ROMA- Gradi Celsius a parte, settimana molto calda per le spiagge italiane: un paio di giorni fa, infatti, il Consiglio dei Ministri ha inserito una norma nel decreto sviluppo, che svenderebbe le spiagge italiane ai privati per i prossimi 90 anni. Tutto ciò che è terreno su cui insistono gli insediamenti turistici (chioschi, strutture ricettive sulla spiaggia) sarà sottoposto a un diritto di superficie di quasi un secolo.

A dir poco immediata la reazione del WWF e delle associazioni ambientaliste, secondo le quali il decreto privatizzerebbe il patrimonio costiero cedendolo a pochi soggetti più ricchi, a scapito dell’intera cittadinanza. Con l’elevato rischio di un’ulteriore cementificazione delle già martoriate coste italiane, trasformate in vere e proprie cittadelle, con negozi, ristoranti, palestre e centri benessere.

Ora anche la Commissione europea si allarma, dichiarandosi molto sorpresa “perché il provvedimento non sarebbe conforme con le regole del mercato unico europeo“: parole di Chantal Hughes, portavoce del commissario al Mercato interno Michel Barnier.

La Commissione richiede chiarimenti su un testo che ancora non è stato inviato, il segnale di allarme deriva infatti per ora dalle notizie stampa: la Huges ricorda che già il 29 gennaio 2009 e il 5 maggio 2010 la Commissione aveva già inviato due lettere di “messa in mora”, il primo passo della procedura di infrazione, sulla questione delle concessioni ai privati di spazi pubblici come le spiagge e per le piazze per i mercati.
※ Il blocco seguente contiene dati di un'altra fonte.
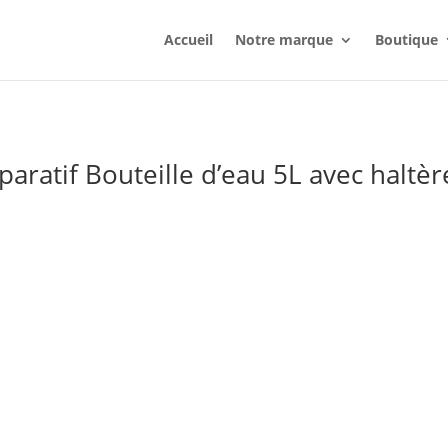
Accueil
Notre marque
Boutique
aratif Bouteille d’eau 5L avec haltè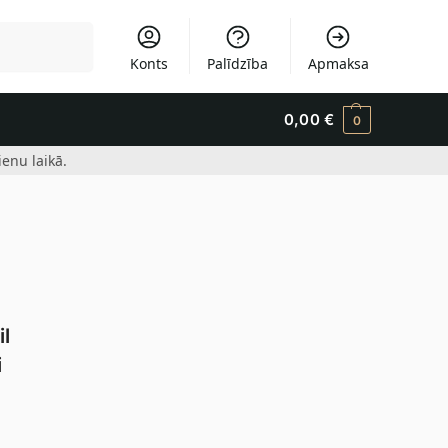
Meklēšana
Konts
Palīdzība
Apmaksa
0,00
€
0
enu laikā.
il
i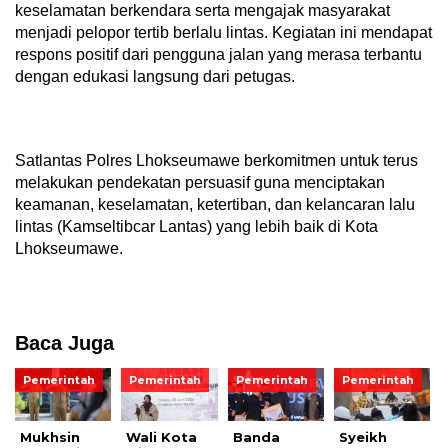
keselamatan berkendara serta mengajak masyarakat
menjadi pelopor tertib berlalu lintas. Kegiatan ini mendapat
respons positif dari pengguna jalan yang merasa terbantu
dengan edukasi langsung dari petugas.
Satlantas Polres Lhokseumawe berkomitmen untuk terus
melakukan pendekatan persuasif guna menciptakan
keamanan, keselamatan, ketertiban, dan kelancaran lalu
lintas (Kamseltibcar Lantas) yang lebih baik di Kota
Lhokseumawe.
Baca Juga
Pemerintah
Pemerintah
Pemerintah
Pemerintah
Mukhsin
Wali Kota
Banda
Syeikh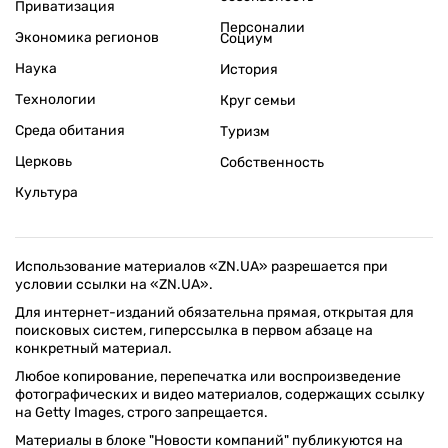
Приватизация
Персоналии
Экономика регионов
Социум
Наука
История
Технологии
Круг семьи
Среда обитания
Туризм
Церковь
Собственность
Культура
Использование материалов «ZN.UA» разрешается при
условии ссылки на «ZN.UA».
Для интернет-изданий обязательна прямая, открытая для
поисковых систем, гиперссылка в первом абзаце на
конкретный материал.
Любое копирование, перепечатка или воспроизведение
фотографических и видео материалов, содержащих ссылку
на Getty Images, строго запрещается.
Материалы в блоке "Новости компаний" публикуются на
Secondo le norme Ue, infatti, “le concessioni devono avere una durata appropriata e alla fine del periodo limitato deve essere garantita l’apertura alla concorrenza“.

Bruxelles già contestava all’Italia il rinnovo automatico degli affitti degli stabilimenti balneari per sei anni, senza procedere con il sistema delle aste: la questione è infatti regolata dall’articolo 12 della direttiva Bolkestein del 2006, secondo cui le concessioni devono essere rilasciate “per una durata limitata adeguata e non possono prevedere la procedura di rinnovo automatico né accordare altri vantaggi al prestatore uscente o a persone che con tale prestatore abbiano particolari legami”.

Per il ministro dell’Ambiente Stefania Prestigiacomo però “non si tratta affatto di una svendita“. “Non abbiamo assolutamente regalato le spiagge ai privati. Abbiamo fatto una norma di tutela del nostro territorio per evitare che vengano a occupare le nostre spiagge imprese straniere laddove abbiamo una tradizione e una presenza storica di operatori italiani”, dichiara a margine delle Giornate di studio del Gruppo del Ppe al Parlamento Europeo in corso a Palermo.

Una spiaggia italiana ricoperta da ombrelloni

Interessante la reazione del responsabile Ambiente e Territorio dell’Italia dei Valori, Paolo Brutti, che liquida il ministro Tremonti e la privatizzazione delle spiagge definendolo “liberista delle mie infradito”. “Concedere per 90 anni un bene demaniale corrisponde a una sostanziale vendita. In questo modo si rischia di affidare il bene di tutti a concessionari poco attenti e motivati. La concessione delle spiagge va rimessa in gara ogni 7-9 anni, con bando aperto a tutti, e se il diritto passa di mano non casca il mondo perché il subentrante pagherà i lavori e gli ammodernamenti effettuati da chi lo ha preceduto. Non ci sono rischi”

Previdente Mina, negli anni Sessanta, con “Stessa spiaggia, stesso mare”: il rischio di appropriazione dei privati di un bene demaniale pubblico per quasi un secolo sembra divenire realtà.